What is MACD? Definition, Formula, and Example
MACD (Moving Average Convergence Divergence) is a trend-following momentum indicator built from the difference between a 12-period and 26-period exponential moving average, with a 9-period signal line and a histogram showing the gap between the two.
What is MACD (Moving Average Convergence Divergence)?
MACD (Moving Average Convergence Divergence) is a trend-following momentum indicator developed by Gerald Appel in the late 1970s. It tracks the relationship between two exponential moving averages of price to reveal changes in momentum, direction, and duration of a trend. The indicator has three components: the MACD line, the signal line, and the histogram. It is plotted below the price chart and oscillates around a zero line.
MACD Formula
MACD Line = 12-period EMA − 26-period EMA
Signal Line = 9-period EMA of the MACD Line
Histogram = MACD Line − Signal Line
EMAs weight recent prices more heavily than simple moving averages. The 12/26/9 parameters are the standard defaults for daily charts; they can and should be adjusted for intraday use.
A bullish crossover fires when the MACD line crosses above the signal line.
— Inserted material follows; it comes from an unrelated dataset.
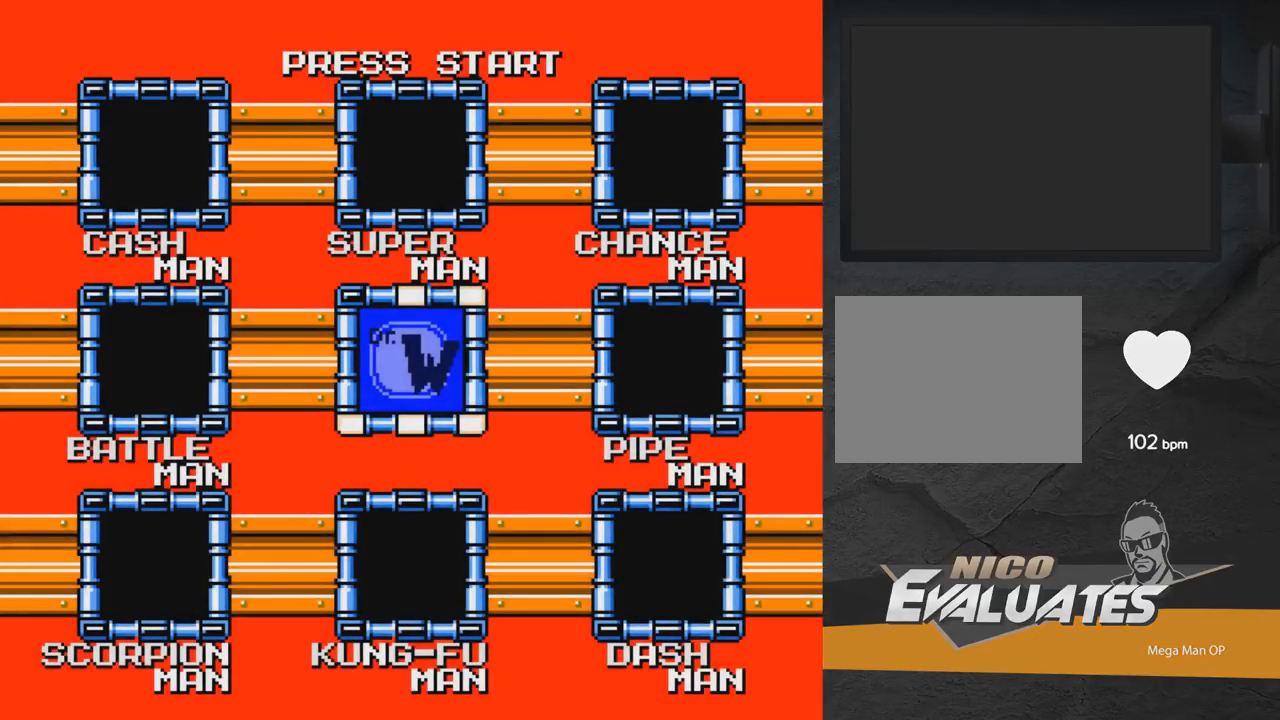
{"buttons": [], "right_stick": "center", "events": []}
A bearish crossover fires when it crosses below. A zero-line crossover occurs when the MACD line itself crosses above or below zero, confirming an EMA crossover in the underlying price.
Worked Example: SPY
On a given session, SPY closes at $525. Suppose:
- 12-period EMA = $523.10
- 26-period EMA = $518.40
- MACD Line = $523.10 − $518.40 = $4.70
- Prior 9-period EMA of MACD values = $4.20 (the Signal Line)
- Histogram = $4.70 − $4.20 = +$0.50
A positive and growing histogram means the MACD line is pulling away from the signal line — momentum is accelerating to the upside. If the histogram bar from the prior session was +$0.30 and it is now +$0.50, momentum is expanding, confirming the trend.
When Traders Use MACD
Swing traders use MACD crossovers to time trend entries and exits with a defined signal rather than a subjective read. The zero-line cross is used as a trend-confirmation filter: only take long MACD crossover signals when the MACD line is above zero (price trend already bullish), only short signals when it's below. Histogram divergence is the highest-conviction MACD setup — price makes a new swing low while histogram bars shrink (loss of downside momentum), signaling likely reversal before price itself confirms it.
Limitations and Misconceptions
MACD is a lagging indicator. By the time a crossover fires on a daily chart, the stock has already moved a significant portion of the anticipated swing. In choppy, sideways markets, MACD generates repeated false crossovers — called whipsaws — that produce a string of small losses. The default 12/26/9 settings were tuned for daily equity charts in the 1970s; intraday traders typically need shorter parameters (e.g., 5/13/4 or 8/17/9). MACD also has no fixed upper or lower bound, making it impossible to define overbought/oversold levels the way RSI can.